* Exercise objective: The answer should hold every line of the listing, unchanged and free of images.
─── Source material ───
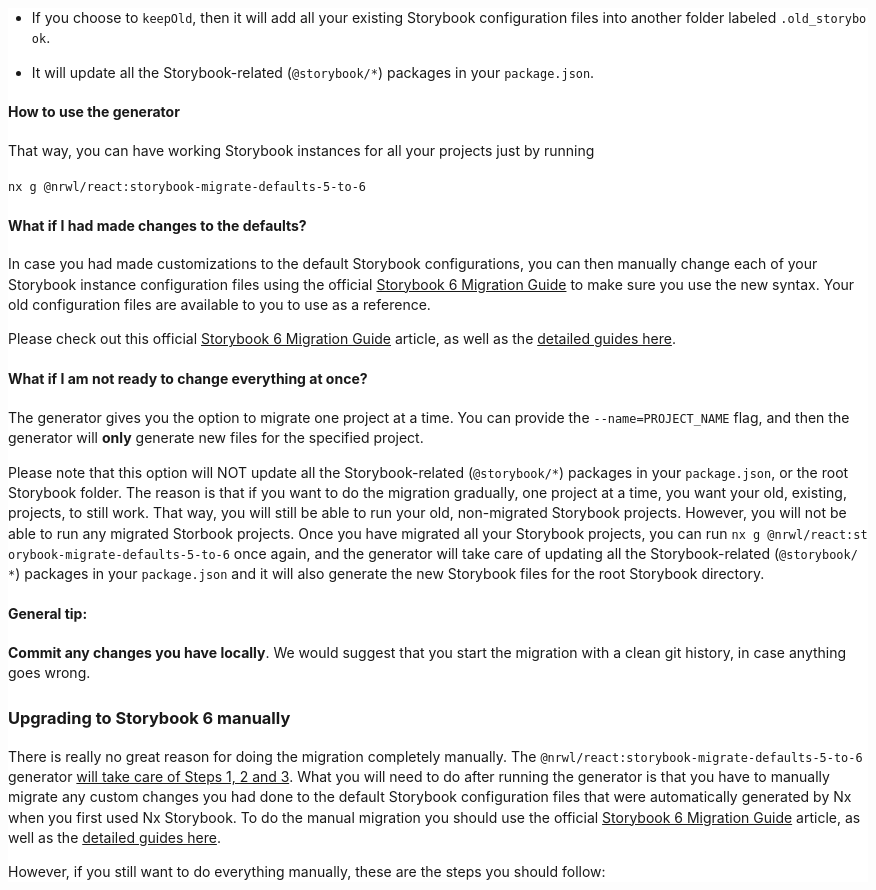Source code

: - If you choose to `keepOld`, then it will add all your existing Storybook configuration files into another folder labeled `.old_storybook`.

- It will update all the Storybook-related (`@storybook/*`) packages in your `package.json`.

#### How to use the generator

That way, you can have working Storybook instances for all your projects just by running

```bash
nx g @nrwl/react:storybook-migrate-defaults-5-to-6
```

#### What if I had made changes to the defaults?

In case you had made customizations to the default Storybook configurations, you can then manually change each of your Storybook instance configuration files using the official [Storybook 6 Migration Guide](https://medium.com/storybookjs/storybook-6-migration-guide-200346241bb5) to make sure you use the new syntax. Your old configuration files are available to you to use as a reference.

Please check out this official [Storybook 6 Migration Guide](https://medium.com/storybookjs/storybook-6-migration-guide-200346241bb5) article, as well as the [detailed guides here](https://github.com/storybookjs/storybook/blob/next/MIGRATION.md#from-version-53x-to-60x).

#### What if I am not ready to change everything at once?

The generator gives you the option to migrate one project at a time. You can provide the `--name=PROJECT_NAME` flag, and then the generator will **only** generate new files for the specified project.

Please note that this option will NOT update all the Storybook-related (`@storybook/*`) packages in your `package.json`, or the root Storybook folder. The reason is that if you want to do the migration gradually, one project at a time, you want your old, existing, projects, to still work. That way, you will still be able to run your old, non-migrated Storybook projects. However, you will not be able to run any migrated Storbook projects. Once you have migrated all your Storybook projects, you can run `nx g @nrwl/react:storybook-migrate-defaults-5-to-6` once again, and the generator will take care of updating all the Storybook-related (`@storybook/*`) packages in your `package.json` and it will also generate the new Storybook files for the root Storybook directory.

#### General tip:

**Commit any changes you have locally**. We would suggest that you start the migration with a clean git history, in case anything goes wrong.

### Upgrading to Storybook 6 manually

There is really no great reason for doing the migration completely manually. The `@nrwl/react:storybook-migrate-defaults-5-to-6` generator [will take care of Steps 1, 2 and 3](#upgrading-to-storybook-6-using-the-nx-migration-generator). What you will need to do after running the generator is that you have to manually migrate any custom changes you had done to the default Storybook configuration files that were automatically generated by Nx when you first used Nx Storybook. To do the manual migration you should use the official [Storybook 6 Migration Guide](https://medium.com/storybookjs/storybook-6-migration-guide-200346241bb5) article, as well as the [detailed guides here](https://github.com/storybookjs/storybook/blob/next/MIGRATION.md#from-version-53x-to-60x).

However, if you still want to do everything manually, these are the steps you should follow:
───
* Problem solution:
Source code

: - If you choose to `keepOld`, then it will add all your existing Storybook configuration files into another folder labeled `.old_storybook`.

- It will update all the Storybook-related (`@storybook/*`) packages in your `package.json`.

#### How to use the generator

That way, you can have working Storybook instances for all your projects just by running

```bash
nx g @nrwl/react:storybook-migrate-defaults-5-to-6
```

#### What if I had made changes to the defaults?

In case you had made customizations to the default Storybook configurations, you can then manually change each of your Storybook instance configuration files using the official [Storybook 6 Migration Guide](https://medium.com/storybookjs/storybook-6-migration-guide-200346241bb5) to make sure you use the new syntax. Your old configuration files are available to you to use as a reference.

Please check out this official [Storybook 6 Migration Guide](https://medium.com/storybookjs/storybook-6-migration-guide-200346241bb5) article, as well as the [detailed guides here](https://github.com/storybookjs/storybook/blob/next/MIGRATION.md#from-version-53x-to-60x).

#### What if I am not ready to change everything at once?

The generator gives you the option to migrate one project at a time. You can provide the `--name=PROJECT_NAME` flag, and then the generator will **only** generate new files for the specified project.

Please note that this option will NOT update all the Storybook-related (`@storybook/*`) packages in your `package.json`, or the root Storybook folder. The reason is that if you want to do the migration gradually, one project at a time, you want your old, existing, projects, to still work. That way, you will still be able to run your old, non-migrated Storybook projects. However, you will not be able to run any migrated Storbook projects. Once you have migrated all your Storybook projects, you can run `nx g @nrwl/react:storybook-migrate-defaults-5-to-6` once again, and the generator will take care of updating all the Storybook-related (`@storybook/*`) packages in your `package.json` and it will also generate the new Storybook files for the root Storybook directory.

#### General tip:

**Commit any changes you have locally**. We would suggest that you start the migration with a clean git history, in case anything goes wrong.

### Upgrading to Storybook 6 manually

There is really no great reason for doing the migration completely manually. The `@nrwl/react:storybook-migrate-defaults-5-to-6` generator [will take care of Steps 1, 2 and 3](#upgrading-to-storybook-6-using-the-nx-migration-generator). What you will need to do after running the generator is that you have to manually migrate any custom changes you had done to the default Storybook configuration files that were automatically generated by Nx when you first used Nx Storybook. To do the manual migration you should use the official [Storybook 6 Migration Guide](https://medium.com/storybookjs/storybook-6-migration-guide-200346241bb5) article, as well as the [detailed guides here](https://github.com/storybookjs/storybook/blob/next/MIGRATION.md#from-version-53x-to-60x).

However, if you still want to do everything manually, these are the steps you should follow:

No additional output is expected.